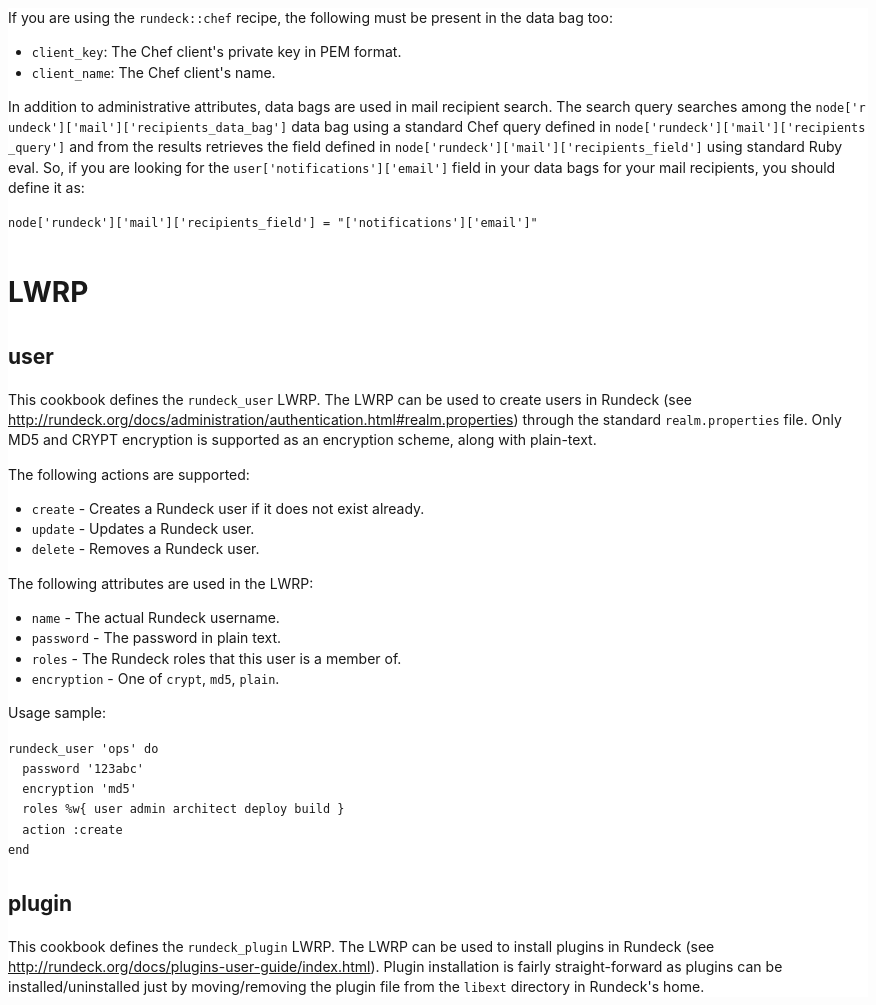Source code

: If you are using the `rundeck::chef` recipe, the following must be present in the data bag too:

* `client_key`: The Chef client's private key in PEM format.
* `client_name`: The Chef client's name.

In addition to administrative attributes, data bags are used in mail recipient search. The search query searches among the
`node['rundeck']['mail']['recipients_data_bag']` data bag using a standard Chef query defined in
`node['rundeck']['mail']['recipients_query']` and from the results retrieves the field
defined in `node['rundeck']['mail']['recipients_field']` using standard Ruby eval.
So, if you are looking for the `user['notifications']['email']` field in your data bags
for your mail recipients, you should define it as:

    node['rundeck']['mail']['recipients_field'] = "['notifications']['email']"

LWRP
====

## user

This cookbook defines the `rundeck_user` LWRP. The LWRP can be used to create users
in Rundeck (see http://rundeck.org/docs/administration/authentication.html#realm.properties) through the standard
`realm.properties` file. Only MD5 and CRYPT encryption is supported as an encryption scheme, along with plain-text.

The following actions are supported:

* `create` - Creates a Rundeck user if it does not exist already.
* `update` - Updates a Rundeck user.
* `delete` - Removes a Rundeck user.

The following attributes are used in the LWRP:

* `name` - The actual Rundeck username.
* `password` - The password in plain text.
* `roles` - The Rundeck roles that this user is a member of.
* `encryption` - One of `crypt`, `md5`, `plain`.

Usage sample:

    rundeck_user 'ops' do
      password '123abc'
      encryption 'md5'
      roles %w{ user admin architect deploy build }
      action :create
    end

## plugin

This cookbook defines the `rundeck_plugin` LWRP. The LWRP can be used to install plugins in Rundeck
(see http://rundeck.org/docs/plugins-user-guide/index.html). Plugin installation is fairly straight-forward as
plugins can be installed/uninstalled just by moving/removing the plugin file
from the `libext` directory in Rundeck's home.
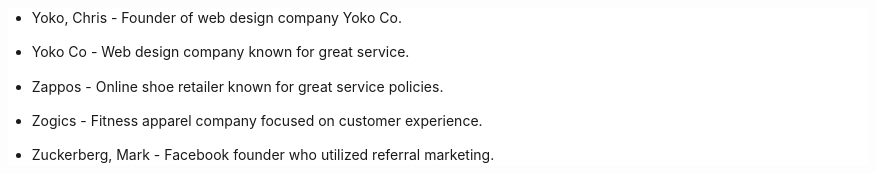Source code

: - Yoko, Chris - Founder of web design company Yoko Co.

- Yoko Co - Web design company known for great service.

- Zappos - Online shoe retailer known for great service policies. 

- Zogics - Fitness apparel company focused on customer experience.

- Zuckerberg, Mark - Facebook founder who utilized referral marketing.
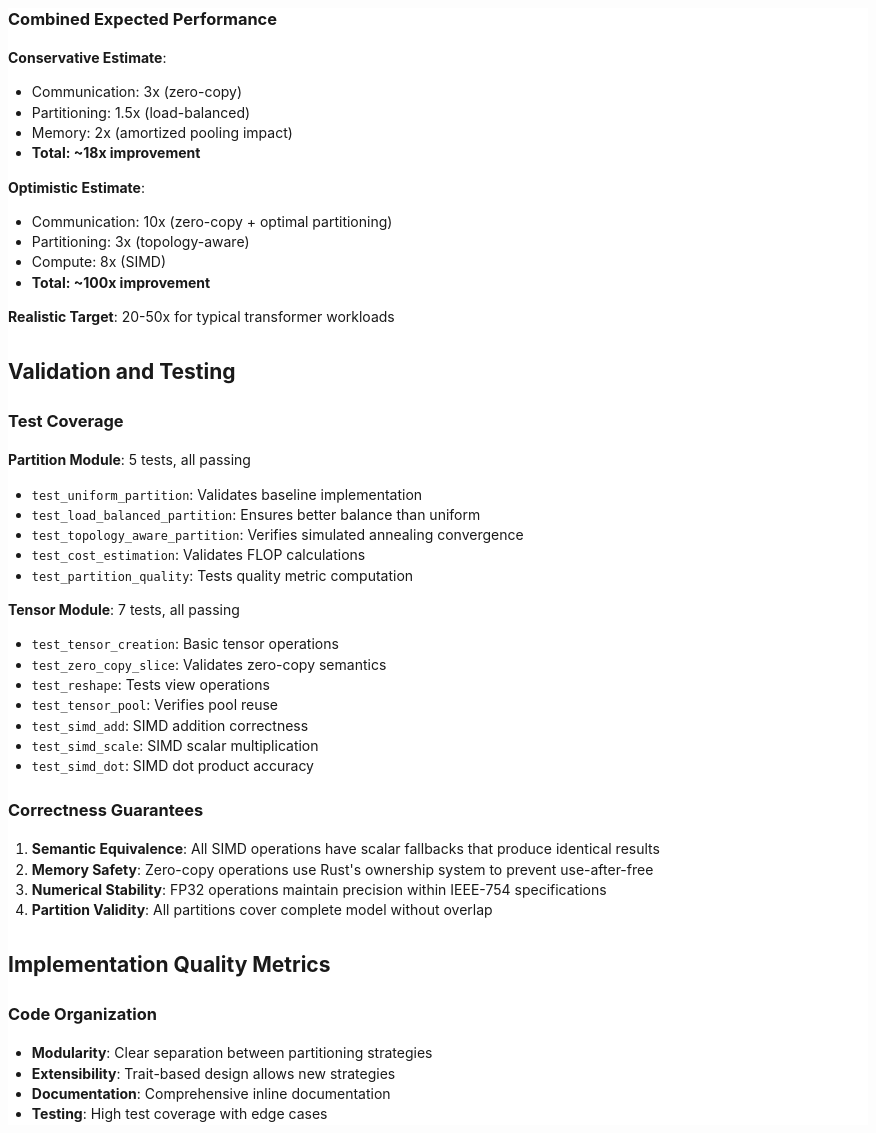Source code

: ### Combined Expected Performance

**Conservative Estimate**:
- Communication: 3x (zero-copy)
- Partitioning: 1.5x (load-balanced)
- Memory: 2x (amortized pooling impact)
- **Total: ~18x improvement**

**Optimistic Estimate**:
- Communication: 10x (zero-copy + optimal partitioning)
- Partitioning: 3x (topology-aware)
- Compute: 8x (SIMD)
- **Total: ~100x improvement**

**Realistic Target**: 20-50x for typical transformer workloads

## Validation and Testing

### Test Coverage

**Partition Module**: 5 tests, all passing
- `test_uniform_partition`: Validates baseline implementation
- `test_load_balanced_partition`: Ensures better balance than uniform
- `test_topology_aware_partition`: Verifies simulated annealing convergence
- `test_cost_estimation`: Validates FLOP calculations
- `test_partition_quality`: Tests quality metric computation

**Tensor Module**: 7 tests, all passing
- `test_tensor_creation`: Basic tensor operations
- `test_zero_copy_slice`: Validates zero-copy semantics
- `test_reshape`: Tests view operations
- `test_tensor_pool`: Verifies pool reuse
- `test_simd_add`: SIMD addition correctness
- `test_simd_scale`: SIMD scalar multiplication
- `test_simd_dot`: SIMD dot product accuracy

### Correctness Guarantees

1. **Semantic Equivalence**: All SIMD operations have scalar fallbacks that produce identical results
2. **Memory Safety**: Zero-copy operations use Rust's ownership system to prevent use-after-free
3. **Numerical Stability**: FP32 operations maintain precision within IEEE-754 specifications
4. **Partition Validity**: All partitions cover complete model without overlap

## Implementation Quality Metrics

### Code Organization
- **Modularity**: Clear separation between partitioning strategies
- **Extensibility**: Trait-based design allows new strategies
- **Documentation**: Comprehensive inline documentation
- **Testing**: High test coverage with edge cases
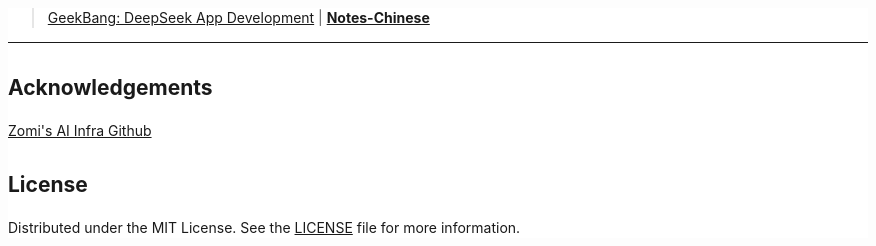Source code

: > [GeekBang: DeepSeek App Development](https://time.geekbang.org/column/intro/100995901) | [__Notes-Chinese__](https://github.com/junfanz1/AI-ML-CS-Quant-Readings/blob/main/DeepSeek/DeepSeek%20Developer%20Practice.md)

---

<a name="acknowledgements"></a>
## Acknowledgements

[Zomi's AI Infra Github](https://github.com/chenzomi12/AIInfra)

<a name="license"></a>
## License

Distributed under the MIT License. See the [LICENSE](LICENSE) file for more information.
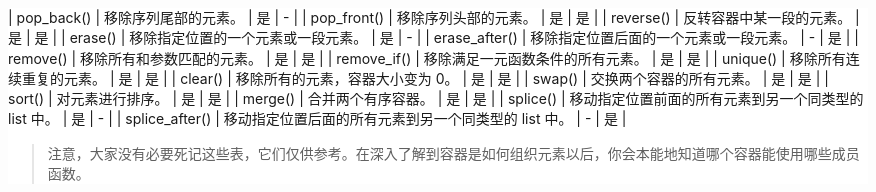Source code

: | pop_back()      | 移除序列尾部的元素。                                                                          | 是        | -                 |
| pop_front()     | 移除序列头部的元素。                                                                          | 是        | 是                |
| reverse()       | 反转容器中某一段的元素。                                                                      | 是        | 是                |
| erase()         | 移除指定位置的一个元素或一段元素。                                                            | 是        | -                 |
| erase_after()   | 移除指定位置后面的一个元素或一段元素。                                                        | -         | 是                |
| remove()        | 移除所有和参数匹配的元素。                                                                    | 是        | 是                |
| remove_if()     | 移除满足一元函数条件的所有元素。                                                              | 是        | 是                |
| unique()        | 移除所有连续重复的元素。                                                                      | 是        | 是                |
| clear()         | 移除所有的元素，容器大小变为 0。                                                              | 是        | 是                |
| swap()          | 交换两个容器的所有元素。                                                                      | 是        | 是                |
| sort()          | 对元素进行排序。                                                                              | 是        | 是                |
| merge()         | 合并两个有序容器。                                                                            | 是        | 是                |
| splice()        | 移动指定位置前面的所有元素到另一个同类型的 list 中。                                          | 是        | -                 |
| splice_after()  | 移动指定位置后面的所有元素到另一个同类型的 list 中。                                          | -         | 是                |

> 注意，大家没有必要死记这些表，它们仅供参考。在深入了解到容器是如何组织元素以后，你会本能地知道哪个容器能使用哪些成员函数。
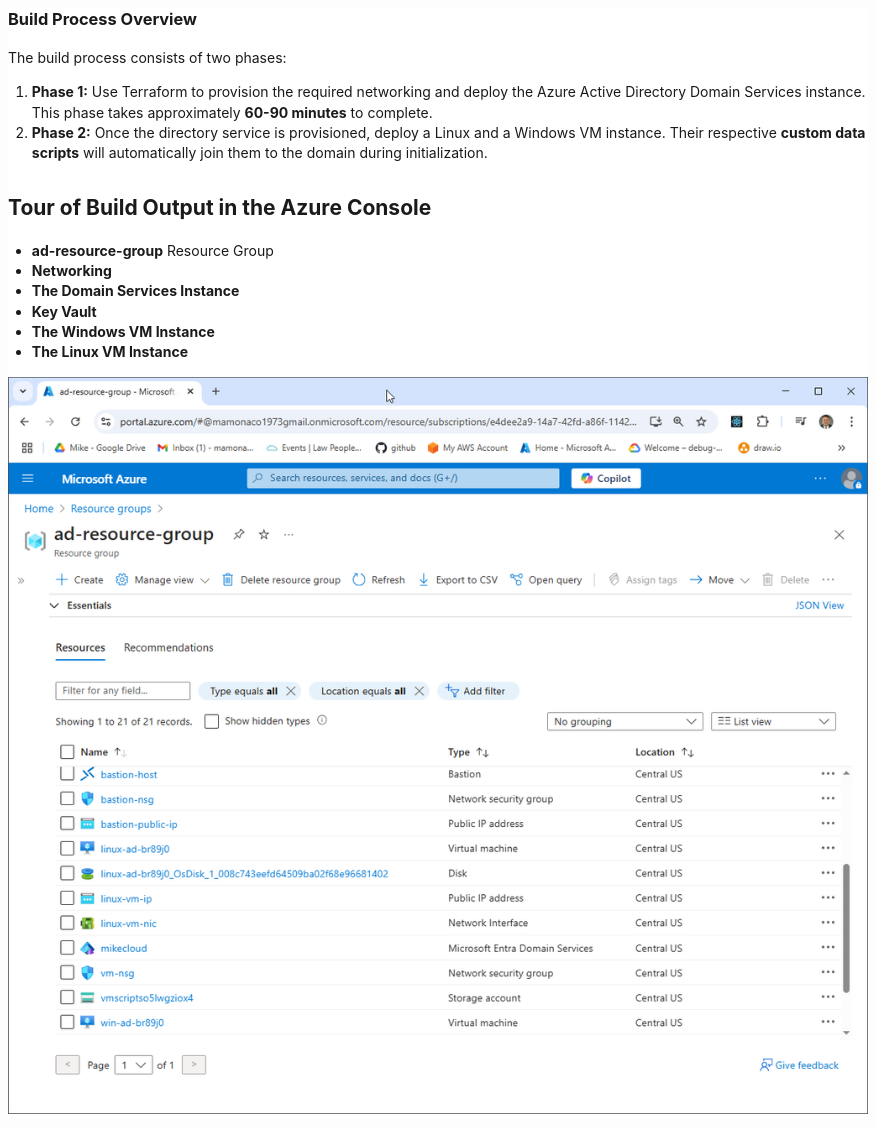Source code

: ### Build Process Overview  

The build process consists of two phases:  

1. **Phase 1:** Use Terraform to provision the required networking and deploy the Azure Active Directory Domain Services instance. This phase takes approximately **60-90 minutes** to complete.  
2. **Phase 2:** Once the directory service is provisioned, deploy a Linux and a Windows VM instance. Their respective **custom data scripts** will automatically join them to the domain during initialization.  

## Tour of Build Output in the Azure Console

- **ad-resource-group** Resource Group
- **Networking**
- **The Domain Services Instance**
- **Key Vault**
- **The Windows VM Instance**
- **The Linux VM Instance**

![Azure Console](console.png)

◆ Work request ◆
From the first line to the last, copy the records exactly and skip the pictures.

◆ Task solution ◆
Source code

: If you are using the `rundeck::chef` recipe, the following must be present in the data bag too:

* `client_key`: The Chef client's private key in PEM format.
* `client_name`: The Chef client's name.

In addition to administrative attributes, data bags are used in mail recipient search. The search query searches among the
`node['rundeck']['mail']['recipients_data_bag']` data bag using a standard Chef query defined in
`node['rundeck']['mail']['recipients_query']` and from the results retrieves the field
defined in `node['rundeck']['mail']['recipients_field']` using standard Ruby eval.
So, if you are looking for the `user['notifications']['email']` field in your data bags
for your mail recipients, you should define it as:

    node['rundeck']['mail']['recipients_field'] = "['notifications']['email']"

LWRP
====

## user

This cookbook defines the `rundeck_user` LWRP. The LWRP can be used to create users
in Rundeck (see http://rundeck.org/docs/administration/authentication.html#realm.properties) through the standard
`realm.properties` file. Only MD5 and CRYPT encryption is supported as an encryption scheme, along with plain-text.

The following actions are supported:

* `create` - Creates a Rundeck user if it does not exist already.
* `update` - Updates a Rundeck user.
* `delete` - Removes a Rundeck user.

The following attributes are used in the LWRP:

* `name` - The actual Rundeck username.
* `password` - The password in plain text.
* `roles` - The Rundeck roles that this user is a member of.
* `encryption` - One of `crypt`, `md5`, `plain`.

Usage sample:

    rundeck_user 'ops' do
      password '123abc'
      encryption 'md5'
      roles %w{ user admin architect deploy build }
      action :create
    end

## plugin

This cookbook defines the `rundeck_plugin` LWRP. The LWRP can be used to install plugins in Rundeck
(see http://rundeck.org/docs/plugins-user-guide/index.html). Plugin installation is fairly straight-forward as
plugins can be installed/uninstalled just by moving/removing the plugin file
from the `libext` directory in Rundeck's home.
Source code

: - Yoko, Chris - Founder of web design company Yoko Co.

- Yoko Co - Web design company known for great service.

- Zappos - Online shoe retailer known for great service policies. 

- Zogics - Fitness apparel company focused on customer experience.

- Zuckerberg, Mark - Facebook founder who utilized referral marketing.
Source code

: ### Combined Expected Performance

**Conservative Estimate**:
- Communication: 3x (zero-copy)
- Partitioning: 1.5x (load-balanced)
- Memory: 2x (amortized pooling impact)
- **Total: ~18x improvement**

**Optimistic Estimate**:
- Communication: 10x (zero-copy + optimal partitioning)
- Partitioning: 3x (topology-aware)
- Compute: 8x (SIMD)
- **Total: ~100x improvement**

**Realistic Target**: 20-50x for typical transformer workloads

## Validation and Testing

### Test Coverage

**Partition Module**: 5 tests, all passing
- `test_uniform_partition`: Validates baseline implementation
- `test_load_balanced_partition`: Ensures better balance than uniform
- `test_topology_aware_partition`: Verifies simulated annealing convergence
- `test_cost_estimation`: Validates FLOP calculations
- `test_partition_quality`: Tests quality metric computation

**Tensor Module**: 7 tests, all passing
- `test_tensor_creation`: Basic tensor operations
- `test_zero_copy_slice`: Validates zero-copy semantics
- `test_reshape`: Tests view operations
- `test_tensor_pool`: Verifies pool reuse
- `test_simd_add`: SIMD addition correctness
- `test_simd_scale`: SIMD scalar multiplication
- `test_simd_dot`: SIMD dot product accuracy

### Correctness Guarantees

1. **Semantic Equivalence**: All SIMD operations have scalar fallbacks that produce identical results
2. **Memory Safety**: Zero-copy operations use Rust's ownership system to prevent use-after-free
3. **Numerical Stability**: FP32 operations maintain precision within IEEE-754 specifications
4. **Partition Validity**: All partitions cover complete model without overlap

## Implementation Quality Metrics

### Code Organization
- **Modularity**: Clear separation between partitioning strategies
- **Extensibility**: Trait-based design allows new strategies
- **Documentation**: Comprehensive inline documentation
- **Testing**: High test coverage with edge cases
Source code

: > [GeekBang: DeepSeek App Development](https://time.geekbang.org/column/intro/100995901) | [__Notes-Chinese__](https://github.com/junfanz1/AI-ML-CS-Quant-Readings/blob/main/DeepSeek/DeepSeek%20Developer%20Practice.md)

---

<a name="acknowledgements"></a>
## Acknowledgements

[Zomi's AI Infra Github](https://github.com/chenzomi12/AIInfra)

<a name="license"></a>
## License

Distributed under the MIT License. See the [LICENSE](LICENSE) file for more information.
Source code

: | pop_back()      | 移除序列尾部的元素。                                                                          | 是        | -                 |
| pop_front()     | 移除序列头部的元素。                                                                          | 是        | 是                |
| reverse()       | 反转容器中某一段的元素。                                                                      | 是        | 是                |
| erase()         | 移除指定位置的一个元素或一段元素。                                                            | 是        | -                 |
| erase_after()   | 移除指定位置后面的一个元素或一段元素。                                                        | -         | 是                |
| remove()        | 移除所有和参数匹配的元素。                                                                    | 是        | 是                |
| remove_if()     | 移除满足一元函数条件的所有元素。                                                              | 是        | 是                |
| unique()        | 移除所有连续重复的元素。                                                                      | 是        | 是                |
| clear()         | 移除所有的元素，容器大小变为 0。                                                              | 是        | 是                |
| swap()          | 交换两个容器的所有元素。                                                                      | 是        | 是                |
| sort()          | 对元素进行排序。                                                                              | 是        | 是                |
| merge()         | 合并两个有序容器。                                                                            | 是        | 是                |
| splice()        | 移动指定位置前面的所有元素到另一个同类型的 list 中。                                          | 是        | -                 |
| splice_after()  | 移动指定位置后面的所有元素到另一个同类型的 list 中。                                          | -         | 是                |

> 注意，大家没有必要死记这些表，它们仅供参考。在深入了解到容器是如何组织元素以后，你会本能地知道哪个容器能使用哪些成员函数。
Source code

: ### Build Process Overview  

The build process consists of two phases:  

1. **Phase 1:** Use Terraform to provision the required networking and deploy the Azure Active Directory Domain Services instance. This phase takes approximately **60-90 minutes** to complete.  
2. **Phase 2:** Once the directory service is provisioned, deploy a Linux and a Windows VM instance. Their respective **custom data scripts** will automatically join them to the domain during initialization.  

## Tour of Build Output in the Azure Console

- **ad-resource-group** Resource Group
- **Networking**
- **The Domain Services Instance**
- **Key Vault**
- **The Windows VM Instance**
- **The Linux VM Instance**

![Azure Console](console.png)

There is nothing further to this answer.